Black women must recognize breast cancer risk

OPINION - Pink is everywhere. But is it working? And how helpful is this type of awareness for the average woman of color?

Luther Vandross was outed as gay after his death.

Pink is everywhere. It’s on NFL players’ shoes, their armbands and their gloves. There are pink lemonade Minute Maid, pink ribbons and pink water bottles. Pink. Pink. Pink. All for the sake of breast cancer awareness. But is it working? And how helpful is this type of awareness for the average woman of color?

Despite recommended screenings, the millions of pink ribbons, and the fact that white women develop breast cancer more often than African-American women, we are still dying at a higher rate – 33.8 percent, compared to 25 percent for white women.

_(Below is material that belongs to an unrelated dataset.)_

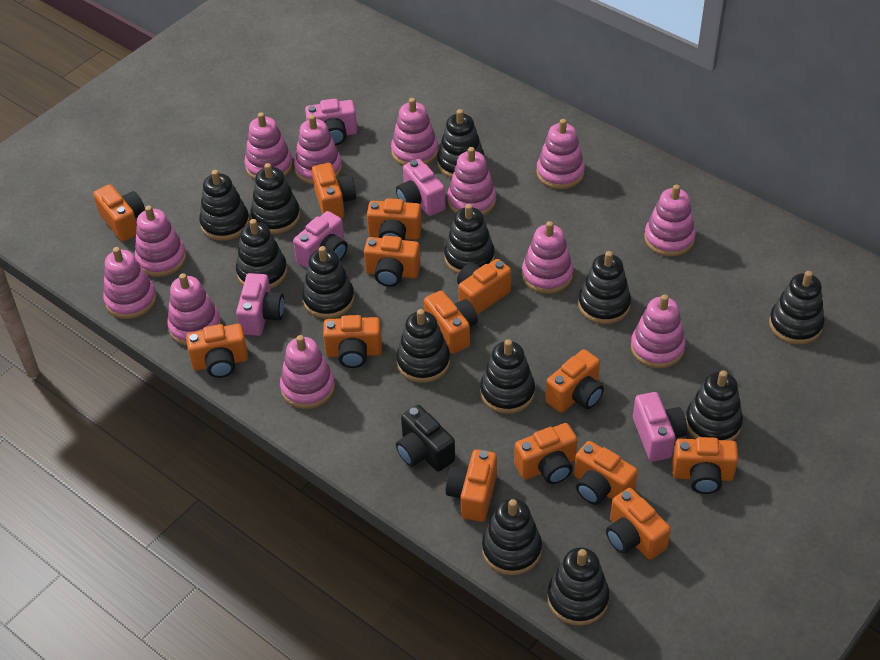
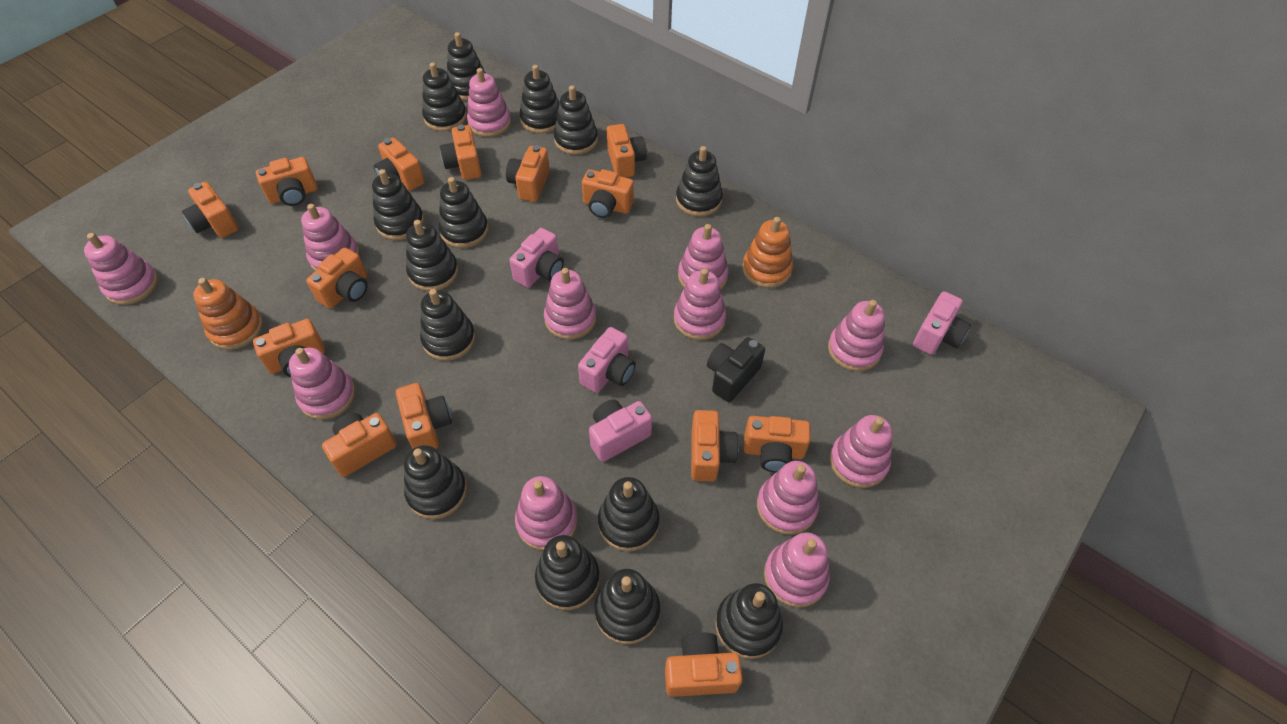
black stacking toy: 13 -> 14
orange stacking toy: 0 -> 2
pink camera: 5 -> 4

Some researchers suggest that African-American women tend to be diagnosed at a later stage, making the cancer more difficult to treat. That may be related to the fact that African-American women also do not obtain mammograms at the same rate as white women. A 2005 survey by the American Cancer Society revealed that only 64.9 percent of African-American women ages 40 and older had a mammogram in the prior two years, compared to 68.1 percent of white women.

There is also a lack of education among certain communities of color. A Boston University research team found that African-American women had a limited understanding of mammograms and their usefulness, suggesting that such views prevented the women from aggressively keeping up with screening.

Research has also shown that women in the low-income bracket often have difficulty fitting the screening test into their busy lives. Among those who scheduled appointments for mammograms, almost half missed the appointments for reasons that included scheduling conflicts, transportation problems, and financial difficulty.

On a regular basis, I encounter well-educated, well-intentioned women of color who still cannot perform a proper breast exam. Among those who perform the exam correctly, there are more questions such as: “Which day of the month is best?” “What should be done if something feels strange?” and “Does this mean I have cancer?” Others in this same group are unsure about when to start mammograms, or have an aversion to the procedure due to discomfort.

Even with the various icons of breast cancer awareness month, I admittedly had to research organizations like Susan G. Komen for the Cure and Pink Ribbon International, because I was not aware of their missions, or how those organizations could actually help my individual patients, let alone individual women of color.

If breast cancer organizations are to remain prominently marketed, the message can’t stop there. There are communities of color in this country who are not receiving basic breast cancer education and are not aware of the resources available to them. We can’t expect it to happen on an individual level, because that method has already failed. Even African-American women with access to primary care physicians have still been shown to seek mammography less.

There needs to be a concerted effort to educate, while directly addressing the cultural misconceptions and barriers that exist among the very population of women who are dying from breast cancer the most. Even though women of color have made great strides and advancements in society, our health is one area in which we are falling behind. I charge the “pink ribbon” machine not to forget about us.